That journey began, intellectually, with the building blocks: Boolean algebra, combinatorial logic, and λ-calculus.
Then it expanded into continuous mathematics; Topics like manifolds, Riemannian geometry, tensor fields, complex differential equations were my norm for quite some time.
Then I circled back into the discrete domains of group theory, abstract algebra, and automata. My goal wasn’t just merely academic: it was absolutely epistemological. I wanted to understand the architectures of thought, artificial or otherwise.
But along that path, I encountered a blind spot; a massive, physical blind spot that had been sitting beneath the software abstractions I’d studied for years.
That missing piece was obeviously hardware.
As a software-centric developer, I had long avoided diving too much into low-level architecture. Hardware felt very opaque, slow to evolve, too “close to the metal.”
But it slowly became clear to me that it is hardware, not software, that ultimately shapes the boundaries of what software can express and optimize.
Instruction sets, memory hierarchies, cache coherence protocols, and interconnect topology impose structural constraints that directly affect learning efficiency, scaling, and even model architecture.
So I started reading more and more. Papers, datasheets, architecture overviews and so on. I followed obscure Stack Overflow threads trying to understand warp scheduling in CUDA and memory bank conflicts.
I even reached out to engineers working in compilers and chip design just to grasp concepts like register tiling, kernel fusion, and shared memory bank layout.
Then I stumbled across something very different. Something radical.
A fundamentally new approach to AI hardware: the Tensor Processing Unit (TPU).
Designed at Google starting in 2013 (and first deployed in 2015), the TPU was built not as a general-purpose processor, but as a domain-specific accelerator: custom silicon optimized for the high-throughput matrix multiplications at the heart of modern machine learning.
The architecture was co-designed alongside the XLA (Accelerated Linear Algebra) compiler stack to eliminate the inefficiencies of traditional memory hierarchies and enable tightly scheduled, deterministic execution.
Though the project’s public unveiling came in 2017, it was the brilliance of people like Norm Jouppi, Cliff Young, David Patterson, Urs Hölzle, and others, drawing from decades of VLSI design and parallel architecture research, that made TPUs what they are today.
One of my secret heroes, Chris Lattner deserves immense credit for MLIR and compiler infrastructure, though he wasn't directly involved in the original TPU design. That said, his LLVM and Swift contributions helped shape modern compiler ecosystems, which are fundamental for AI.
Back in 2018, I was vaguely familiar with TPUs. I knew they were being used by Google for things like image classification and primitive speech models. But at the time, my focus was elsewhere: economics, then software, then distributed systems. I never took the time to study the architecture seriously.
That changeda lot recently.
What I found was a marvel of architectural clarity; a chip designed from the ground up for AI workloads, with hardware and software in lockstep.
Systolic arrays, massive on-chip scratchpads, compiler-directed memory scheduling, and ultra-low-latency interconnects, all wrapped in a philosophy that prioritizes deterministic throughput over general-purpose flexibility.
That’s where this article begins.
So, Why TPUs?
In 2006, nearly two decades ago, Google quietly began exploring the idea of specialized hardware to accelerate their growing internal workloads.

------

QUESTIONS:
(a) Edit the records from their very first line through the line containing "NetSuite, Microsoft Dynamics, …", replacing "HubSpot" with "Zoho" and keeping everything else the same. Leave out the pictures.
(b) Pick up the article on Tensor Processing Units after its last sentence and keep writing.

------

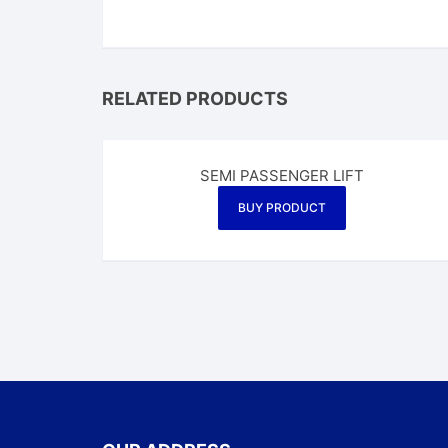
RELATED PRODUCTS
SEMI PASSENGER LIFT
BUY PRODUCT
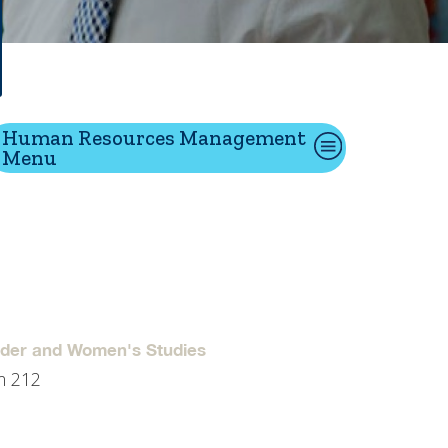
tion
Human Resources Management
Menu
Give
Visit
Apply
ties
Portal Español
nder and Women's Studies
m 212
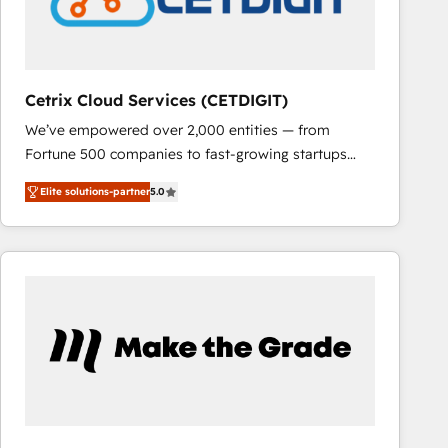
Cetrix Cloud Services (CETDIGIT)
We’ve empowered over 2,000 entities — from
Fortune 500 companies to fast-growing startups
and nonprofits — to streamline operations, scale
Elite solutions-partner
5.0
revenue, and unlock the full potential of HubSpot.
With deep technical and industry expertise, we fuse
automation, integration, and AI innovation to deliver
lasting impact. We specialize in: • Turnkey and end-
to-end HubSpot implementations • Onboarding for
Sales, Service, Marketing & Content Hubs • AI voice
and chat agents, predictive automation, and smart
workflows • Salesforce + HubSpot integration •
RevOps and AI-driven sales enablement • Website
design and CMS development • ERP integration: SAP,
NetSuite, Microsoft Dynamics, … • Data cleansing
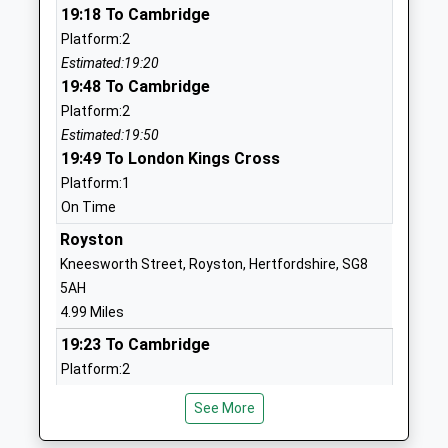
19:18 To Cambridge
School
Bassingbourn
Platform:2
Community School
Royston
Estimated:19:20
Ages:5-11
Cambridgeshire
19:48 To Cambridge
Head Teacher
SG8 5NP
Platform:2
Mrs Chloe Coles
01763242460
Estimated:19:50
School
19:49 To London Kings Cross
Website
Platform:1
On Time
Dunton C Of E Vc Lower
High Street
School
Dunton
Royston
Voluntary Controlled School
Biggleswade
Kneesworth Street, Royston, Hertfordshire, SG8
Ages:5-9
Bedfordshire
5AH
Head Teacher
SG18 8RN
4.99 Miles
Mrs Nancy Sheehan
19:23 To Cambridge
01767312154
Platform:2
School
Estimated:19:25
Website
See More
19:43 To Cambridge
Bassingbourn Village
South End
Platform:2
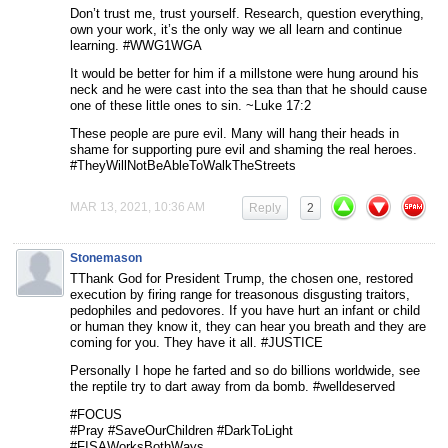
Don’t trust me, trust yourself. Research, question everything,
own your work, it’s the only way we all learn and continue
learning. #WWG1WGA
It would be better for him if a millstone were hung around his
neck and he were cast into the sea than that he should cause
one of these little ones to sin. ~Luke 17:2
These people are pure evil. Many will hang their heads in
shame for supporting pure evil and shaming the real heroes.
#TheyWillNotBeAbleToWalkTheStreets
MAR 13, 2021, 10:36 AM
Reply
2
Stonemason
TThank God for President Trump, the chosen one, restored
execution by firing range for treasonous disgusting traitors,
pedophiles and pedovores. If you have hurt an infant or child
or human they know it, they can hear you breath and they are
coming for you. They have it all. #JUSTICE
Personally I hope he farted and so do billions worldwide, see
the reptile try to dart away from da bomb. #welldeserved
#FOCUS
#Pray #SaveOurChildren #DarkToLight
#FISAWorksBothWays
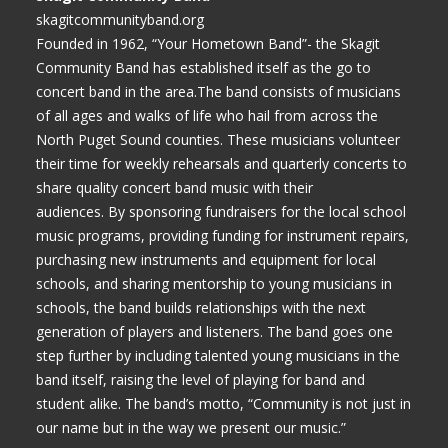
skagitcommunityband.org
Founded in 1962, “Your Hometown Band”- the Skagit
Community Band has established itself as the go to
concert band in the area.The band consists of musicians
of all ages and walks of life who hail from across the
North Puget Sound counties. These musicians volunteer
their time for weekly rehearsals and quarterly concerts to
share quality concert band music with their
audiences. By sponsoring fundraisers for the local school
music programs, providing funding for instrument repairs,
purchasing new instruments and equipment for local
schools, and sharing mentorship to young musicians in
schools, the band builds relationships with the next
generation of players and listeners. The band goes one
step further by including talented young musicians in the
band itself, raising the level of playing for band and
student alike. The band’s motto, “Community is not just in
our name but in the way we present our music.”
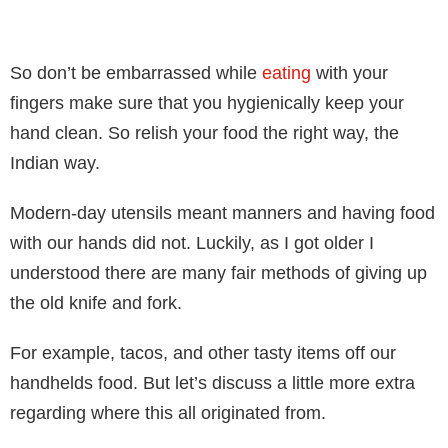
So don’t be embarrassed while
eating
with your
fingers make sure that
you hygienically keep your
hand clean. So relish your food the right way, the
Indian way.
Modern-day utensils meant manners and having food
with our hands did not. Luckily, as I got older I
understood there are many fair methods of giving up
the old knife and fork.
For example, tacos, and other tasty items off our
handhelds food. But let’s discuss a little more extra
regarding where this all originated from.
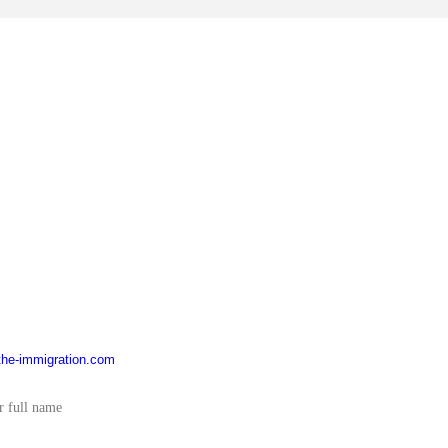
he-immigration.com
YOU HAVE A QUESTIONS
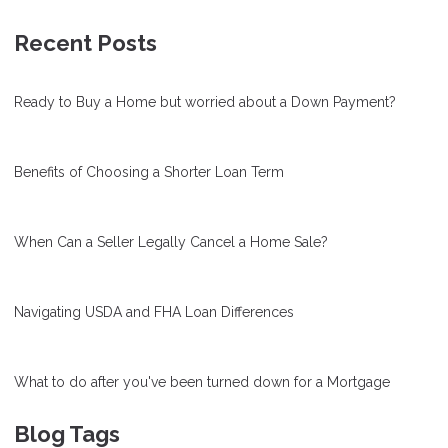
Recent Posts
Ready to Buy a Home but worried about a Down Payment?
Benefits of Choosing a Shorter Loan Term
When Can a Seller Legally Cancel a Home Sale?
Navigating USDA and FHA Loan Differences
What to do after you've been turned down for a Mortgage
Blog Tags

------

RESPONSES BY ITEM NUMBER:
(a)
RELATED PRODUCTS
SEMI PASSENGER LIFT
BUY PRODUCT
tion
Human Resources Management
Menu
Give
Visit
Apply
ties
Portal Español
nder and Women's Studies
m 212
Cetrix Cloud Services (CETDIGIT)
We’ve empowered over 2,000 entities — from
Fortune 500 companies to fast-growing startups
and nonprofits — to streamline operations, scale
Elite solutions-partner
5.0
revenue, and unlock the full potential of Zoho.
With deep technical and industry expertise, we fuse
automation, integration, and AI innovation to deliver
lasting impact. We specialize in: • Turnkey and end-
to-end Zoho implementations • Onboarding for
Sales, Service, Marketing & Content Hubs • AI voice
and chat agents, predictive automation, and smart
workflows • Salesforce + Zoho integration •
RevOps and AI-driven sales enablement • Website
design and CMS development • ERP integration: SAP,
NetSuite, Microsoft Dynamics, … • Data cleansing

(b)
At the time, CPUs still reigned supreme. GPUs were primarily used for graphics and scientific simulations, and most ASICs (Application-Specific Integrated Circuits) were reserved for narrow domains like networking, signal processing, or encryption.
The idea of designing custom silicon for machine learning wasn’t just fringe: it was seen as premature and risky.
So they shelved it.
For the next several years, Google’s infrastructure relied on CPUs with general-purpose server architectures. It worked…..Until it didn’t.
The Deep Learning Crisis (and Opportunity)
By 2013, a whispered revolution was unfolding in the world of AI. That was a revolution that had been brewing quietly in academic labs and late-night code sprints for years.
At the heart of this shift was a reawakening of an old idea: neural networks.
As said, it wasn’t a new concept. Neural nets had been proposed decades earlier, but for most of their history, they were treated as promising but impractical curiosities; they were computationally expensive and rarely outperforming hand-engineered features.
Then came Geoffrey Hinton, Yann LeCun, and a bold generation of researchers who believed otherwise.
The dam finally broke in 2012.
That year, Hinton’s team from the University of Toronto, including Ilya Sutskever and Alex Krizhevsky, unveiled AlexNet, a deep convolutional neural network that blew away the competition in the ImageNet Large Scale Visual Recognition Challenge (ILSVRC).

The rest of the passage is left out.